Unlike traditional indices like Case-Shiller (which uses only repeat sales of single-family homes, monthly, with months of lag), our system includes all types of transactions (including new construction, condos, townhouses, multi-family homes) and strives for maximum timeliness.
1. Data Sources
Primary Sources:
- Sales records from county registrars, official registries, historical transaction data
Additional Sources:
- Timely sources, such as active listings (sales listings), which strongly correlate with final sale prices (correlation coefficient ~0.89). This allows accounting for fresher information, compensating for delays in official sales (from 2 weeks to 6 months)
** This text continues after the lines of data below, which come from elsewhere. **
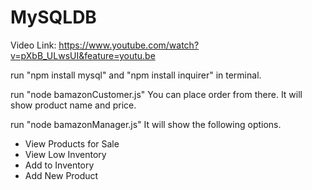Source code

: # MySQLDB

Video Link: https://www.youtube.com/watch?v=pXbB_ULwsUI&feature=youtu.be

run "npm install mysql" and "npm install inquirer" in terminal.

run "node bamazonCustomer.js"
You can place order from there.
It will show product name and price. 

run "node bamazonManager.js"
It will show the following options.

- View Products for Sale
- View Low Inventory
- Add to Inventory
- Add New Product





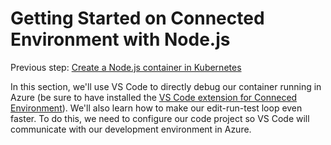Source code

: # Getting Started on Connected Environment with Node.js

Previous step: [Create a Node.js container in Kubernetes](get-started-nodejs-03.md)

In this section, we'll use VS Code to directly debug our container running in Azure (be sure to have installed the [VS Code extension for Conneced Environment](get-started-nodejs-01.md#get-kubernetes-debugging-tools)). We'll also learn how to make our edit-run-test loop even faster. To do this, we need to configure our code project so VS Code will communicate with our development environment in Azure.

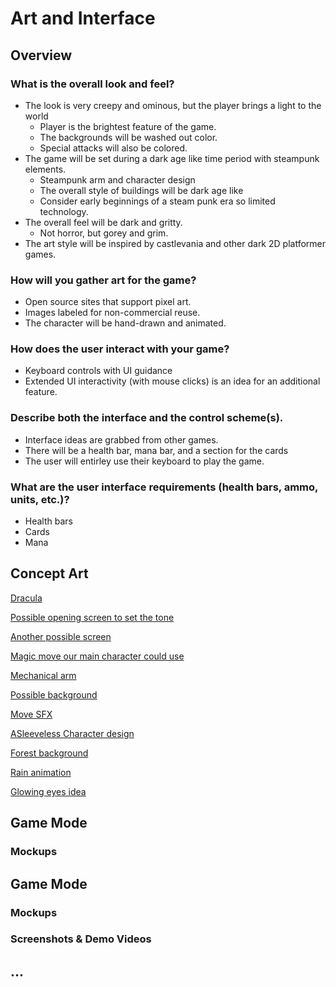 # Art and Interface

## Overview
### What is the overall look and feel?
* The look is very creepy and ominous, but the player brings a light to the world
    * Player is the brightest feature of the game.
    * The backgrounds will be washed out color.
    * Special attacks will also be colored.
* The game will  be set during  a dark age like time period with steampunk elements.
    * Steampunk arm and character design
    * The overall style of buildings will be dark age like
    * Consider early beginnings of a steam punk era so limited technology.
* The overall feel will be dark and gritty.
    * Not horror, but gorey and grim.
* The art style will be inspired by castlevania and other dark 2D platformer games.

### How will you gather art for the game?
* Open source sites that support pixel art. 
* Images labeled for non-commercial reuse.
* The character will be hand-drawn and animated. 

### How does the user interact with your game?  
* Keyboard controls with UI guidance
* Extended UI interactivity (with mouse clicks) is an idea for an additional feature.

### Describe both the interface and the control scheme(s).
* Interface ideas are grabbed from other games.
* There will be a health bar, mana bar, and a section for the cards
* The user will entirley use their keyboard to play the game.

### What are the user interface requirements (health bars, ammo, units, etc.)?
* Health bars
* Cards
* Mana



## Concept Art
[Dracula](https://www.creativeuncut.com/gallery-12/art/coe-dracula.jpg)

[Possible opening screen to set the tone](https://i.pinimg.com/564x/d4/5b/ae/d45bae850469bb45ffdc862e9130e2a2.jpg)

[Another possible screen](https://i.pinimg.com/564x/ad/ff/eb/adffeb96b4eb8b729e9cd36914a6d50d.jpg)

[Magic move our main character could use](https://i.pinimg.com/564x/55/98/65/559865d92c05d8d8edae32dbb7308fb6.jpg)

[Mechanical arm](https://i.pinimg.com/564x/d9/6e/b8/d96eb8974da29c4a24d815edf6c454f7.jpg)

[Possible background](https://i.pinimg.com/564x/46/fc/e5/46fce567e8e9fbefcf07aa576481b753.jpg)

[Move SFX](https://i.pinimg.com/564x/6d/57/ad/6d57ad45746607f01dc07600e24bc349.jpg)

[ASleeveless Character design](https://i.pinimg.com/564x/58/37/35/5837357bd560c6885360eb974b9c9a4e.jpg)

[Forest background](https://i.pinimg.com/564x/ef/a6/5c/efa65c6c037dff6385a433abe4fd9f20.jpg)

[Rain animation](https://i.pinimg.com/originals/4b/32/8a/4b328ae25671d90a25896c1584c9800c.gif)

[Glowing eyes idea](https://i.pinimg.com/564x/af/49/92/af4992146c4f4464bf089fc29d53bc00.jpg)

## Game Mode <A>

### Mockups

## Game Mode <B>

### Mockups

### Screenshots & Demo Videos

## ...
2. Data Cleaning and Filtering
Cleaning:
- Duplicate removal
- Address standardization
- Area and other parameter verification
Outlier Filtering:
- Only transactions in the 35–65th percentiles of price distribution are used
- This avoids the influence of ultra-expensive or ultra-cheap properties
- Reduces distortions from market skewness
3. Daily Price Calculation
Methodology:
- Rolling median price per sqm/ft is calculated using a dynamic time window backwards
- Window adjusts automatically:
- Shorter in active markets with high transaction volume
- Longer in sparse markets (to gather sufficient data)
- Timely data (listings) are added to historical sales with exponential weights:
- More weight to recent observations
- Historical influence is preserved
- Final smoothed price — combination of these components + 7-day smoothing to minimize noise
4. Price Changes
Price changes are simply the difference in daily median price per sqm/ft from day to day (or over a period).
Benefits:
- Daily data updates
- Listing integration allows the index to respond to market shifts much faster than monthly indices
- No seasonal adjustment (to avoid lags and artificial distortions)
5. Revisions and Quality
- Index is tested daily for anomalies (sharp spikes, source issues)
- Data is revised when necessary
- Accuracy is verified by correlation with traditional indices (e.g., Case-Shiller for US, where applicable)
Result
Price changes in Mantle Estate reflect real market trends based on:
- All available transactions
- Fresh signals from listings
- Strong smoothing for stability
- Daily updates
This allows seeing whether prices are rising in a specific city today, rather than waiting months.